- Born: Tamer Shaaban November 2, 1988 (age 37) Buffalo, New York, U.S.
- Education: Georgia Institute of Technology
- Occupations: Film director, producer, screenwriter
- Years active: 2010–present

= Tamer Shaaban =

American director and writer

Tamer Shaaban (born November 2, 1988, in Buffalo, New York) is an American film director, writer, and producer of Egyptian descent. He was named one of the "25 Most influential and powerful young people in the world" by YSA which was sponsored by the Huffington Post.

== Life and career ==
Tamer spent his childhood in Saudi Arabia where he graduated from Dhahran School in 2007. He went on to receive a BS in Computer Science from Georgia Institute of Technology in May 2011 in Atlanta, Georgia. After graduating in 2011, he worked at Microsoft as a user experience designer before becoming a full-time filmmaker.

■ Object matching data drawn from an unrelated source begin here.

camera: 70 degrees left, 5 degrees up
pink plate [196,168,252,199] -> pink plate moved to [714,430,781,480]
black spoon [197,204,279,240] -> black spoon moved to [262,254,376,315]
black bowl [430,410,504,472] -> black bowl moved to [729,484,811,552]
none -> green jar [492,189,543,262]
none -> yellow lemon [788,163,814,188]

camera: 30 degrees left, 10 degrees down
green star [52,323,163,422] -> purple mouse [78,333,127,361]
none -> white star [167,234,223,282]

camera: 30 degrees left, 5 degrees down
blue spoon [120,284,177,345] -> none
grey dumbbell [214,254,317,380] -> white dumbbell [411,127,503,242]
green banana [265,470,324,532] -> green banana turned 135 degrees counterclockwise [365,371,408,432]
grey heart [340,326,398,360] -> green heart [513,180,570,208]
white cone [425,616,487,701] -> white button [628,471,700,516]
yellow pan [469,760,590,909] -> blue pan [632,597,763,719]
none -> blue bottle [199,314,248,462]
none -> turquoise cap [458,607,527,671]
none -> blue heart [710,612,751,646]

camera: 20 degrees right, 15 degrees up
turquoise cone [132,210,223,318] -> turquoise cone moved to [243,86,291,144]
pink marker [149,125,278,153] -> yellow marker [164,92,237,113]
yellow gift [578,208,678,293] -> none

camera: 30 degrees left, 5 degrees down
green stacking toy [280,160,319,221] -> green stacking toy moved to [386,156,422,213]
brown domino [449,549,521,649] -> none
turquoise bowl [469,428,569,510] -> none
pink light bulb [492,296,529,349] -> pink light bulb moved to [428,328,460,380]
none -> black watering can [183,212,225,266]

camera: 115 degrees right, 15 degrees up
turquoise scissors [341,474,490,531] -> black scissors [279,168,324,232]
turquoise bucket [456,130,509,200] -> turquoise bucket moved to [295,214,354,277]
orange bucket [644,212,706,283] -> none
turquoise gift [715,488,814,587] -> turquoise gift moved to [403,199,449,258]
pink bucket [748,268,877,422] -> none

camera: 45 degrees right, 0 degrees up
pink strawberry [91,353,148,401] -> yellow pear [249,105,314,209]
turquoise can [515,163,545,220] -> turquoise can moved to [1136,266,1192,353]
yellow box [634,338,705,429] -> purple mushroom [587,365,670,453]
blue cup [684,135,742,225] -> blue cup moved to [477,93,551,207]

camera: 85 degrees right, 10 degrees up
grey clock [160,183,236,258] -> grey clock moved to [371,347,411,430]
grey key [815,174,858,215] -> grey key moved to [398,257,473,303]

On January 25, 2011, he released a video montage onto the Internet showing the Egyptian people's frustrations with the then-regime that sparked the revolution. His first film, blocked in Egypt, Saudi Arabia, The United Arab Emirates, and Jordan, managed to receive over 2 million views. It was featured in The Huffington Post, went viral on Reddit, YouTube, and Facebook, shown 1.2 million times by the end of January on YouTube and shared more than 150,000 times on Facebook.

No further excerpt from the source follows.